Databricks Community

mickniz · ‎11-09-2022

Hi Folks,

Since databricks is now asking to use DBX instead of databricks-connect ,We are trying to set up our local environment following the guide.

dbx by Databricks Labs - Azure Databricks | Microsoft Learn

Have create conf/deployment.yml and dbx/project.json and added to root folder of my repo.

Deployment file looks like below

build:
  python: "pip"
environments:
  default:
    workflows:
      - name: "dbx-xxxx-job"
        spark_python_task:
          python_file: "C:\framework\library\py\platformdata\tests\test_dbutils.py"

And I am getting below error while running

dbx execute workflowname -- cluster name =""

Any suggestion here?

│

│ C:\Python\lib\site-packages\yaml\scanner.py:1149 in scan_flow_scalar │

│ │

│ 1146 │ │ start_mark = self.get_mark() │

│ 1147 │ │ quote = self.peek() │

│ 1148 │ │ self.forward() │

│ ❱ 1149 │ │ chunks.extend(self.scan_flow_scalar_non_spaces(double, start_mark)) │

│ 1150 │ │ while self.peek() != quote: │

│ 1151 │ │ │ chunks.extend(self.scan_flow_scalar_spaces(double, start_mark)) │

│ 1152 │ │ │ chunks.extend(self.scan_flow_scalar_non_spaces(double, start_mark)) │

│ │

│ C:\Python\lib\site-packages\yaml\scanner.py:1223 in scan_flow_scalar_non_spaces │

│ │

│ 1220 │ │ │ │ │ self.scan_line_break() │

│ 1221 │ │ │ │ │ chunks.extend(self.scan_flow_scalar_breaks(double, start_mark)) │

│ 1222 │ │ │ │ else: │

│ ❱ 1223 │ │ │ │ │ raise ScannerError("while scanning a double-quoted scalar", start_ma │

│ 1224 │ │ │ │ │ │ │ "found unknown escape character %r" % ch, self.get_mark()) │

│ 1225 │ │ │ else: │

│ 1226 │ │ │ │ return chunks

xiangzhu · ‎11-18-2022

hi @Ritu Kumari

Is this the full error message ?

BTW, at least the python file path is not compliant: File references - dbx

mickniz · ‎11-21-2022

fixed this issue. but I am getting another issue while syncing local repo with Workspace in Databricks UI.

When I run command

dbx sync repo -d workspace name --source.
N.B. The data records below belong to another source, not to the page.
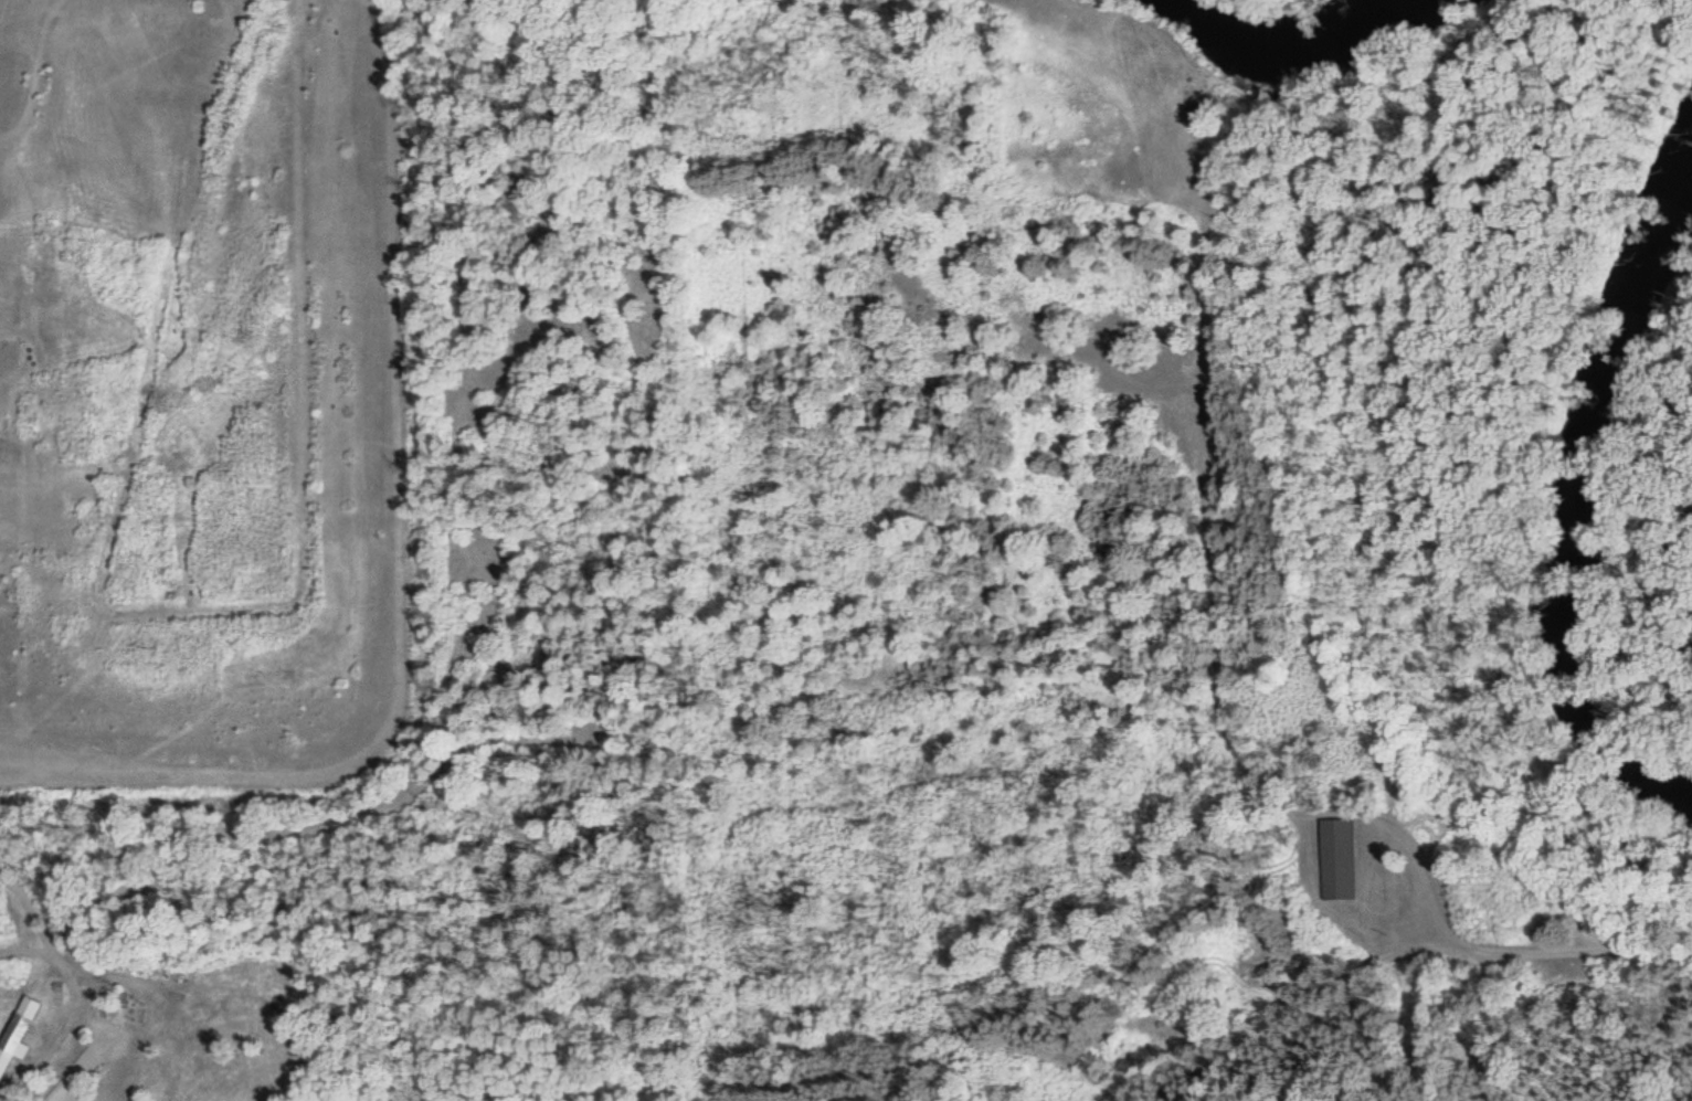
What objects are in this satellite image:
river: (1271, 47)
river: (1564, 501)
park: (363, 546)
building: (1340, 859)
building: (17, 1033)

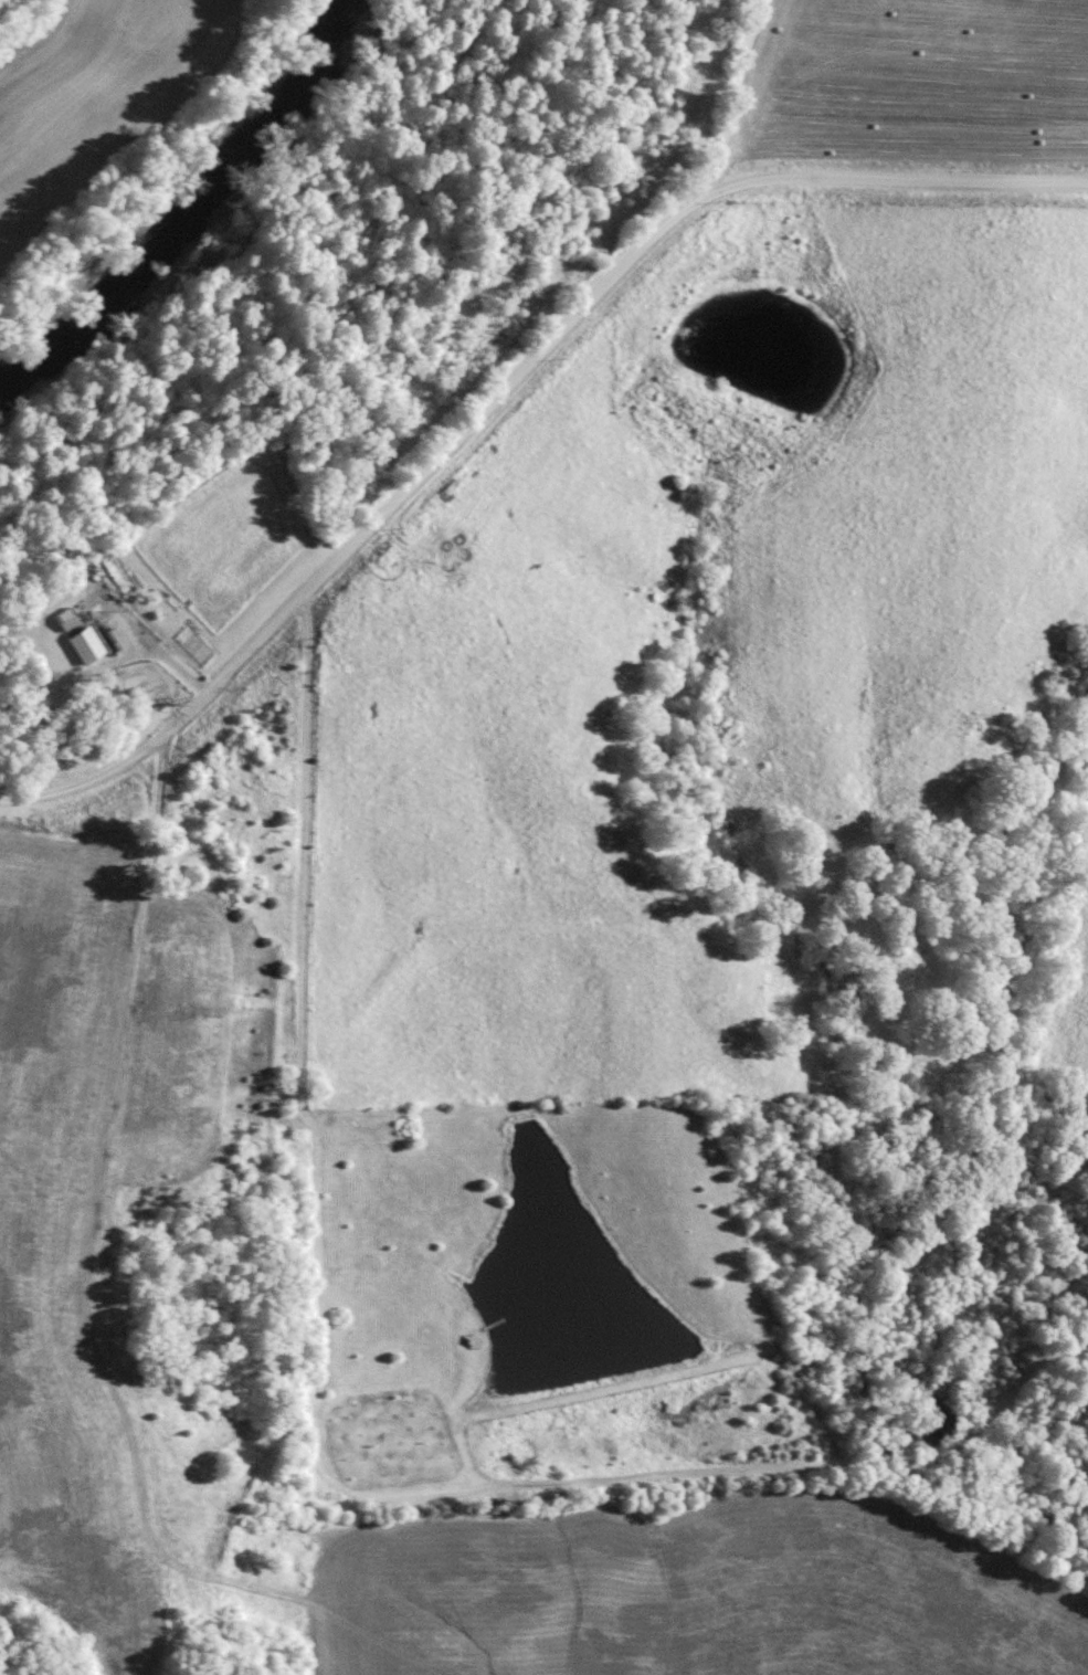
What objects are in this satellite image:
river: (180, 207)
road: (517, 428)
building: (117, 578)
building: (67, 618)
building: (85, 645)

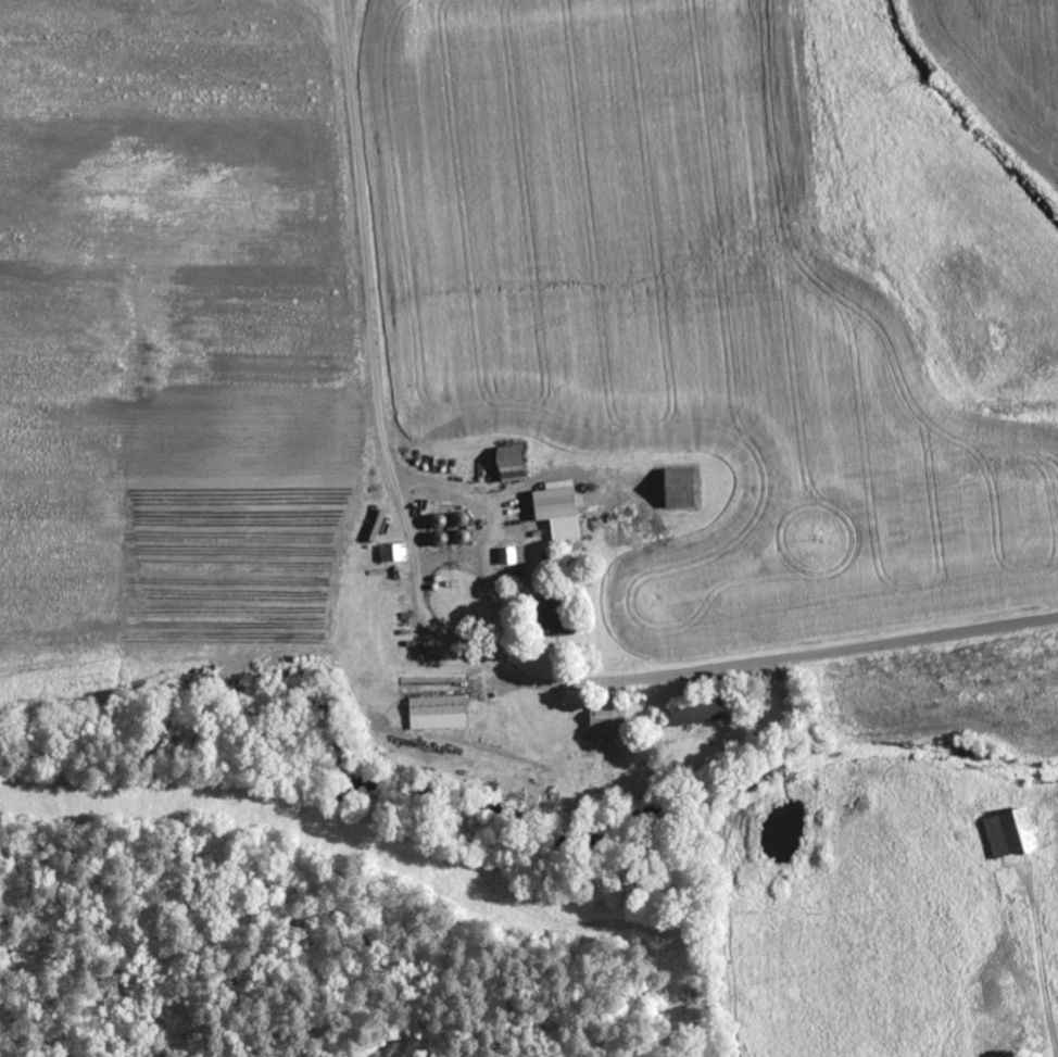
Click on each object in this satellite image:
building: (510, 464)
building: (678, 489)
building: (558, 510)
building: (394, 553)
building: (513, 556)
building: (556, 616)
road: (719, 669)
building: (698, 713)
building: (439, 714)
building: (603, 725)
building: (1010, 833)

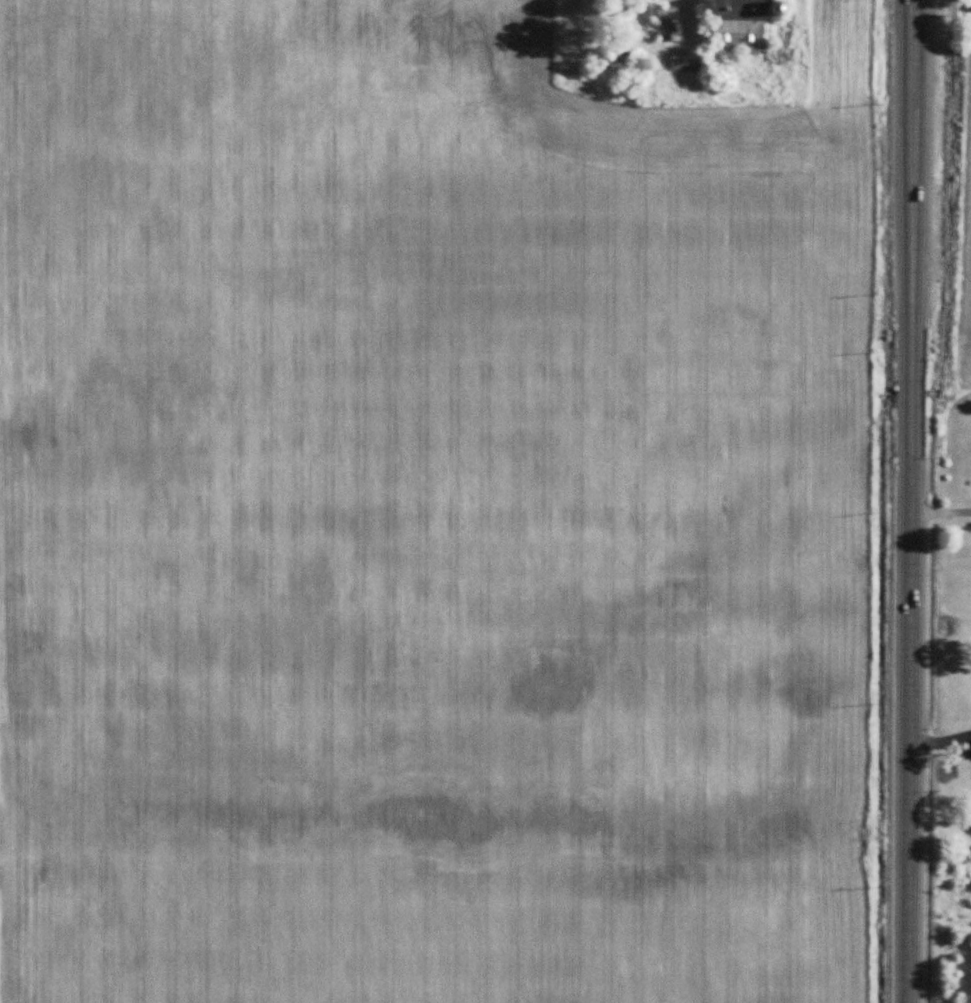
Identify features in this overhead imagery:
building: (669, 13)
building: (732, 34)
road: (909, 501)

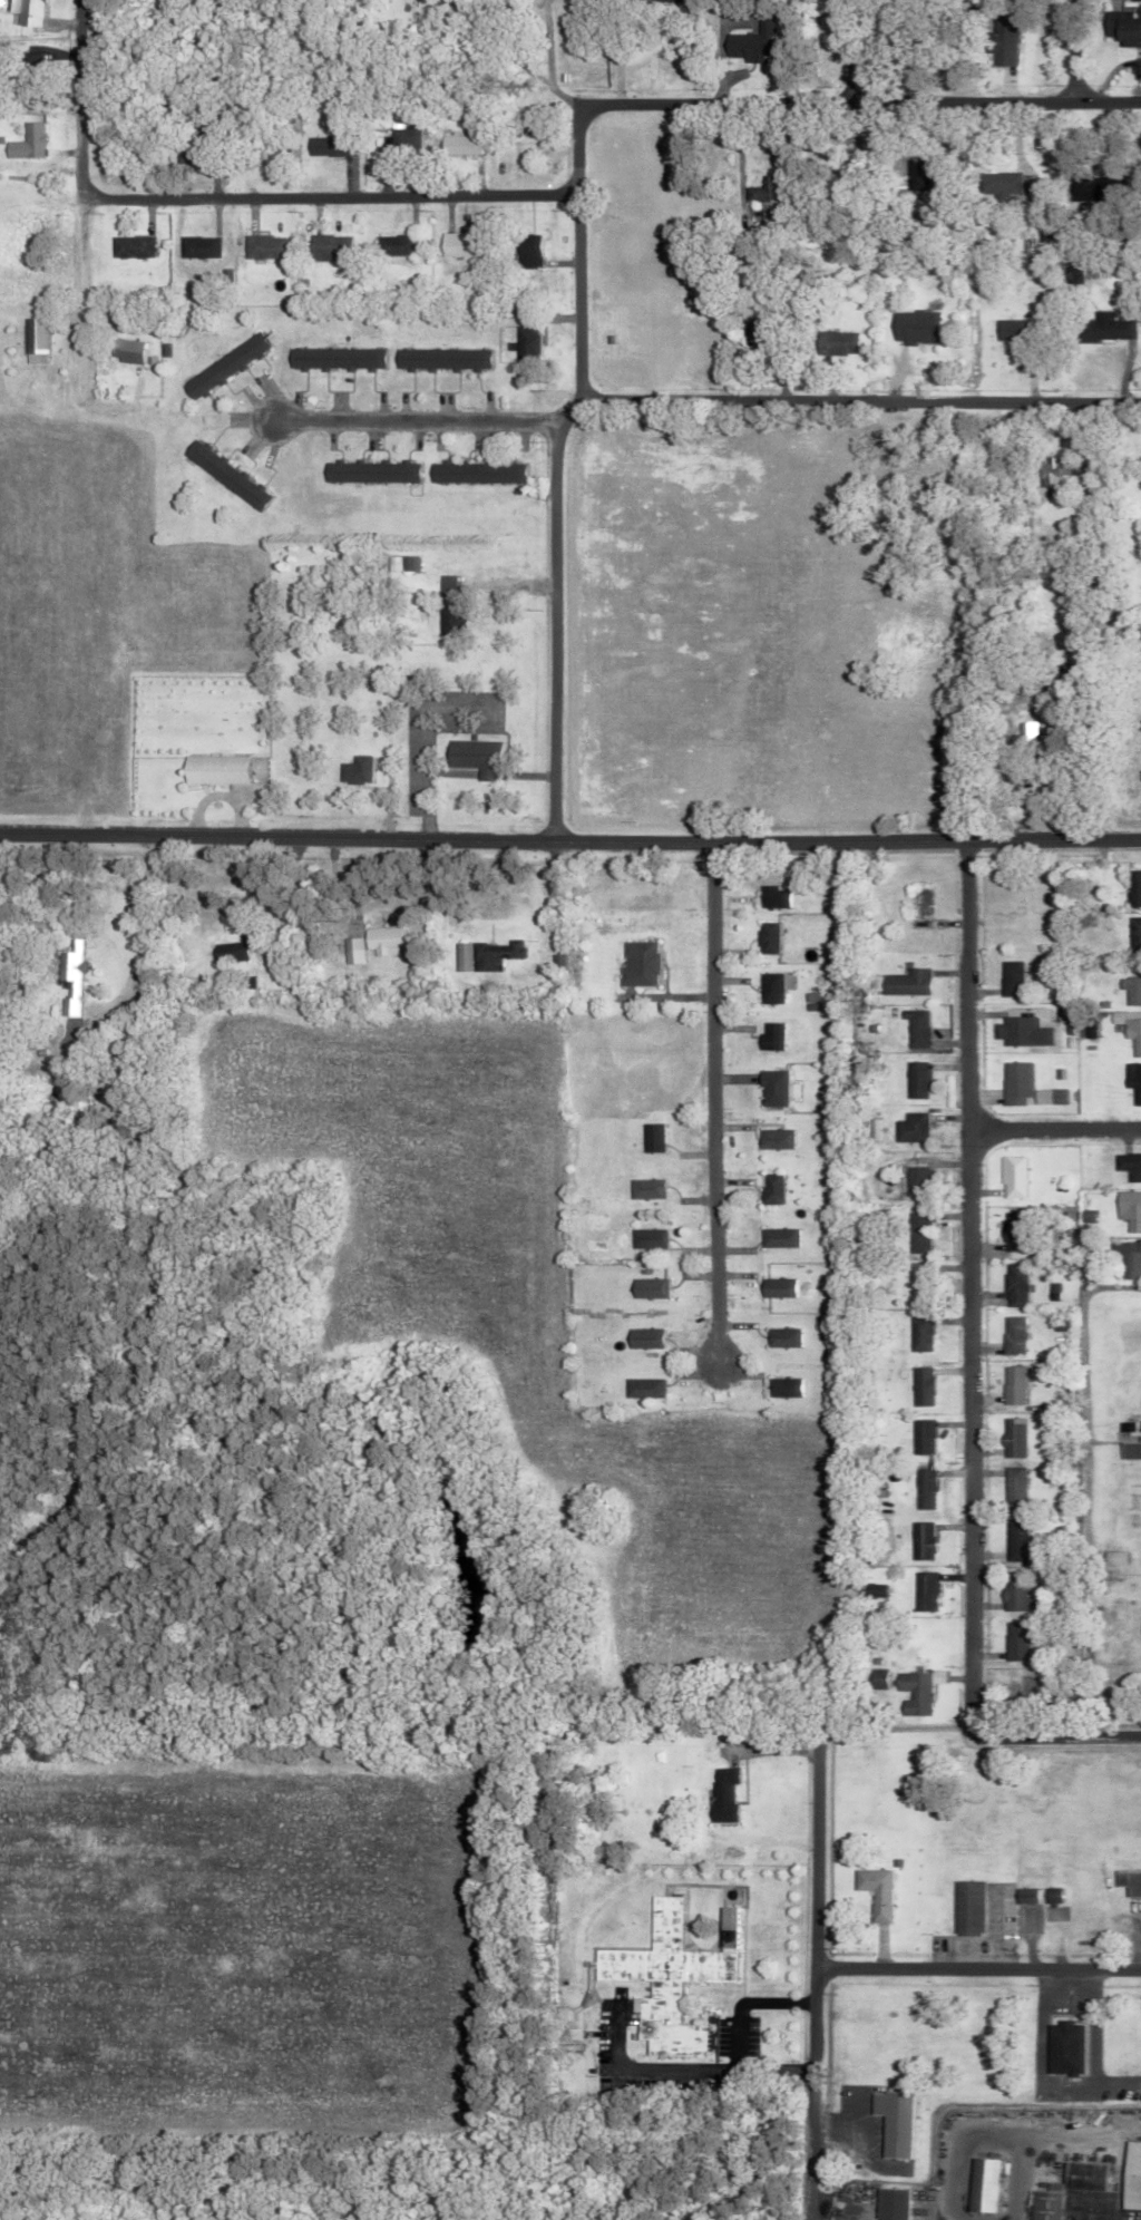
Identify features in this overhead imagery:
building: (678, 0)
building: (30, 12)
road: (547, 42)
building: (750, 42)
building: (1004, 48)
road: (617, 50)
road: (1076, 50)
road: (854, 51)
road: (525, 66)
road: (715, 101)
building: (399, 140)
building: (31, 142)
building: (327, 145)
building: (459, 145)
road: (739, 151)
building: (203, 155)
building: (916, 175)
road: (78, 180)
building: (998, 184)
building: (761, 191)
road: (325, 195)
building: (454, 244)
building: (391, 245)
building: (132, 247)
building: (200, 247)
building: (260, 247)
building: (326, 247)
building: (524, 251)
building: (913, 327)
building: (1102, 328)
building: (745, 330)
building: (1010, 330)
building: (35, 340)
building: (834, 343)
building: (523, 344)
building: (128, 350)
building: (337, 358)
building: (440, 359)
building: (226, 365)
road: (857, 399)
road: (412, 417)
building: (372, 471)
building: (480, 471)
building: (1050, 471)
building: (227, 474)
building: (408, 563)
building: (449, 608)
road: (551, 616)
road: (418, 740)
building: (1015, 740)
building: (477, 756)
building: (216, 769)
building: (356, 769)
road: (570, 841)
building: (1133, 887)
building: (776, 896)
road: (227, 907)
road: (141, 931)
building: (1134, 934)
building: (770, 937)
building: (385, 940)
building: (227, 953)
building: (354, 953)
building: (490, 955)
building: (642, 964)
building: (68, 965)
building: (1009, 978)
building: (904, 982)
building: (776, 986)
building: (1130, 989)
building: (916, 1028)
building: (1019, 1031)
building: (1129, 1031)
building: (774, 1036)
building: (915, 1079)
building: (1132, 1081)
building: (1013, 1082)
building: (779, 1088)
building: (1055, 1096)
road: (713, 1101)
building: (910, 1127)
road: (1054, 1129)
building: (655, 1137)
building: (780, 1139)
building: (1127, 1166)
building: (916, 1176)
building: (1011, 1176)
building: (649, 1188)
building: (775, 1188)
building: (1127, 1209)
building: (1083, 1216)
building: (1009, 1231)
building: (916, 1232)
building: (782, 1237)
building: (648, 1238)
building: (1126, 1257)
building: (920, 1272)
road: (967, 1285)
building: (1012, 1285)
building: (782, 1287)
building: (649, 1288)
building: (918, 1333)
building: (1010, 1335)
building: (784, 1337)
building: (646, 1338)
building: (1011, 1385)
building: (919, 1386)
building: (785, 1387)
building: (644, 1388)
building: (1126, 1428)
building: (919, 1437)
building: (1011, 1437)
building: (1130, 1447)
building: (1011, 1487)
building: (922, 1488)
building: (919, 1540)
building: (1012, 1540)
building: (869, 1590)
building: (922, 1591)
building: (1013, 1593)
building: (1013, 1641)
building: (914, 1691)
road: (1053, 1736)
building: (725, 1794)
building: (1127, 1882)
building: (873, 1892)
building: (1023, 1895)
building: (1048, 1895)
building: (965, 1908)
road: (816, 1925)
road: (978, 1967)
building: (673, 1975)
road: (1089, 2024)
road: (734, 2031)
building: (1060, 2047)
road: (1036, 2076)
building: (892, 2121)
road: (862, 2143)
road: (811, 2173)
building: (1129, 2176)
building: (982, 2184)
building: (1063, 2187)
building: (892, 2203)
Command runs fine . I can see that dbfs but not under workspace in Databricks page.

Any suggestion here

xiangzhu · ‎11-21-2022

hmm... `dbx sync repo -d [repo_name]` works well from my side

coudl you please check:

use the latest dbx version, currently 0.8.7
it should be under Repos menu, not Workspace
if your files are not delcared in the gitignore, check the help of `dbx sync repo --help`, there're multiple exclusion settings
default behavior of `dbx sync repo` keeps watching the files changes, you can modifiy a file, and check if you see in the output, sth similar to my example that changed the file `__ini__.py`